### WHAT YOU WILL DO
Collect all lines from the listing that include the string "shows".

### INFORMATION SHOWN

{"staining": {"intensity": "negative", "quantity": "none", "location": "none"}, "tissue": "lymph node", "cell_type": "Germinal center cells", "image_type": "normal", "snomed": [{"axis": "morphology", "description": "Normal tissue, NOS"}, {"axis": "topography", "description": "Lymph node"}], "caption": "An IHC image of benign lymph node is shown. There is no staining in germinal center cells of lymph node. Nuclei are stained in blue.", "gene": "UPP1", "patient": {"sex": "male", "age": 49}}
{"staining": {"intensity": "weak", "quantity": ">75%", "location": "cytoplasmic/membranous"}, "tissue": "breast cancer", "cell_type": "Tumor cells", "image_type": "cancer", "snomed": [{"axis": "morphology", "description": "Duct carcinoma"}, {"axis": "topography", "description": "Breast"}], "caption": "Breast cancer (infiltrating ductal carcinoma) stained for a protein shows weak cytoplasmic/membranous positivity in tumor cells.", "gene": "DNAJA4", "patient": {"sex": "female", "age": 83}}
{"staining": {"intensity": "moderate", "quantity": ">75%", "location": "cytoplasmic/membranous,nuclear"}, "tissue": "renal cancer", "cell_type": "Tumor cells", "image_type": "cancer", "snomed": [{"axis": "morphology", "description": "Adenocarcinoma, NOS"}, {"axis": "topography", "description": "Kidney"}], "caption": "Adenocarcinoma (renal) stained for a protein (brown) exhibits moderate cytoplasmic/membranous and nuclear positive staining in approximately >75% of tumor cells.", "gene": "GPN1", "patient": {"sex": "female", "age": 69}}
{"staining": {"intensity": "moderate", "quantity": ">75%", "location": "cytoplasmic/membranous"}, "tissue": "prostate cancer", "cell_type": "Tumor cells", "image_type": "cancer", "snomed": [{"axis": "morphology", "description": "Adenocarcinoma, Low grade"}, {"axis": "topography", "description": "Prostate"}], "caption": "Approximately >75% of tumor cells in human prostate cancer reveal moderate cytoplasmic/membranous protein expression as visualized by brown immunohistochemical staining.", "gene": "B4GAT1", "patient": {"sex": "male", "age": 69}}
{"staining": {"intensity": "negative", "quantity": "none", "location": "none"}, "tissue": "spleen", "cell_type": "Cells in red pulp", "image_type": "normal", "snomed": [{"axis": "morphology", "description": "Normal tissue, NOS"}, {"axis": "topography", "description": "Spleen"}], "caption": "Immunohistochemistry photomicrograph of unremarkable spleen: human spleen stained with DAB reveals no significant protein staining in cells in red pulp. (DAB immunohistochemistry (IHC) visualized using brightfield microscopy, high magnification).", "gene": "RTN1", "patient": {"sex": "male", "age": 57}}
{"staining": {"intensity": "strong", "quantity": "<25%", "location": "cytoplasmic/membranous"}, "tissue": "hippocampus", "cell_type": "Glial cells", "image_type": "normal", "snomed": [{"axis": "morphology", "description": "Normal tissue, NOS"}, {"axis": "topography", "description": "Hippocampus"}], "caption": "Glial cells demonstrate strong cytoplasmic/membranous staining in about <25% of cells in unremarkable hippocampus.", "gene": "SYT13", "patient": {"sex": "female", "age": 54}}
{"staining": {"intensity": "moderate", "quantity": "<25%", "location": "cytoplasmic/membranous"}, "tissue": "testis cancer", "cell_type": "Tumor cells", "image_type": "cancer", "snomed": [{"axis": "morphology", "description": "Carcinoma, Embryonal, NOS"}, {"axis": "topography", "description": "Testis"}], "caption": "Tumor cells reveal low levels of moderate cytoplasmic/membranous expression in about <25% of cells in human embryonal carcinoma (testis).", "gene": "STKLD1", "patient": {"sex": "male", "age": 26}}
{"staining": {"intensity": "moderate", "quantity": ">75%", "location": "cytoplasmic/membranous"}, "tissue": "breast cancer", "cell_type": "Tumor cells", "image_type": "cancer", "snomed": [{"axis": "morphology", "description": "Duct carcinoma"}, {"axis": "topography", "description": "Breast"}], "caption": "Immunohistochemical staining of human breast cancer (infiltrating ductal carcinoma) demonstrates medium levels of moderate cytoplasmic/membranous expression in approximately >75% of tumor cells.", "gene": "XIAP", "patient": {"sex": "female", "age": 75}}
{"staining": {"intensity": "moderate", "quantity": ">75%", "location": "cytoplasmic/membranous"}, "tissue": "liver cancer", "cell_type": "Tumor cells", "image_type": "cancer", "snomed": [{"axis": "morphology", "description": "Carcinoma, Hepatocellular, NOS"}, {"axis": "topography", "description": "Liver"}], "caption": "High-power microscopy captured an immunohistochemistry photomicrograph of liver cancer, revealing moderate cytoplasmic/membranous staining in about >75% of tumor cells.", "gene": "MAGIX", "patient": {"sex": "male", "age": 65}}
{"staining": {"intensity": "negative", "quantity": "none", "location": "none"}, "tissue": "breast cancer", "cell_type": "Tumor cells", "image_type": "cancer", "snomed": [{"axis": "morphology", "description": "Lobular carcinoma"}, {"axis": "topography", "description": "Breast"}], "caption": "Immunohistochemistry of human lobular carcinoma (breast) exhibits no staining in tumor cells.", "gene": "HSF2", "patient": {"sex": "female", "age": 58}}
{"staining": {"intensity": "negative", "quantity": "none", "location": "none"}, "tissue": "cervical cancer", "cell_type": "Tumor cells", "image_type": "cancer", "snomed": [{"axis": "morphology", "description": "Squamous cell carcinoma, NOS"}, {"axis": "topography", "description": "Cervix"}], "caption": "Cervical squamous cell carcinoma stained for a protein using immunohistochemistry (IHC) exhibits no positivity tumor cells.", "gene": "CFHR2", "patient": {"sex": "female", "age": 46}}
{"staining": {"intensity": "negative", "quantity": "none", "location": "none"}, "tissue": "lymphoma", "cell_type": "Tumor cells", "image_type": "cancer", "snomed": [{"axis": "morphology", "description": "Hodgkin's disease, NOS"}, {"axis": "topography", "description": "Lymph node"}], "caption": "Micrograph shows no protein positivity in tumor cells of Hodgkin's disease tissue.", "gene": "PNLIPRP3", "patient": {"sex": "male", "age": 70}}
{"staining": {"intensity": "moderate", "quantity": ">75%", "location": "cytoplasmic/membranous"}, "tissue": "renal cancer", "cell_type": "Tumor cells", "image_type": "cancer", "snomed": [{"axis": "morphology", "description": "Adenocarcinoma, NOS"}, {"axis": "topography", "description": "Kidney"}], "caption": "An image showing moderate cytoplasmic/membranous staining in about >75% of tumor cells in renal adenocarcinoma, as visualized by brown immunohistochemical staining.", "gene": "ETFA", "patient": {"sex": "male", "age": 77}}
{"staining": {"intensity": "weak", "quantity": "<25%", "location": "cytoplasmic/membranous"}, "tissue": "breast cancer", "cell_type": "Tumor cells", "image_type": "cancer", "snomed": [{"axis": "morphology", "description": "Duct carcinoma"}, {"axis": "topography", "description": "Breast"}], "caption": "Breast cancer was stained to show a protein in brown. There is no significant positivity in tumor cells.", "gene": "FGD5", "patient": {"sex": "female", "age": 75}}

### RESULT
{"staining": {"intensity": "weak", "quantity": ">75%", "location": "cytoplasmic/membranous"}, "tissue": "breast cancer", "cell_type": "Tumor cells", "image_type": "cancer", "snomed": [{"axis": "morphology", "description": "Duct carcinoma"}, {"axis": "topography", "description": "Breast"}], "caption": "Breast cancer (infiltrating ductal carcinoma) stained for a protein shows weak cytoplasmic/membranous positivity in tumor cells.", "gene": "DNAJA4", "patient": {"sex": "female", "age": 83}}
{"staining": {"intensity": "negative", "quantity": "none", "location": "none"}, "tissue": "lymphoma", "cell_type": "Tumor cells", "image_type": "cancer", "snomed": [{"axis": "morphology", "description": "Hodgkin's disease, NOS"}, {"axis": "topography", "description": "Lymph node"}], "caption": "Micrograph shows no protein positivity in tumor cells of Hodgkin's disease tissue.", "gene": "PNLIPRP3", "patient": {"sex": "male", "age": 70}}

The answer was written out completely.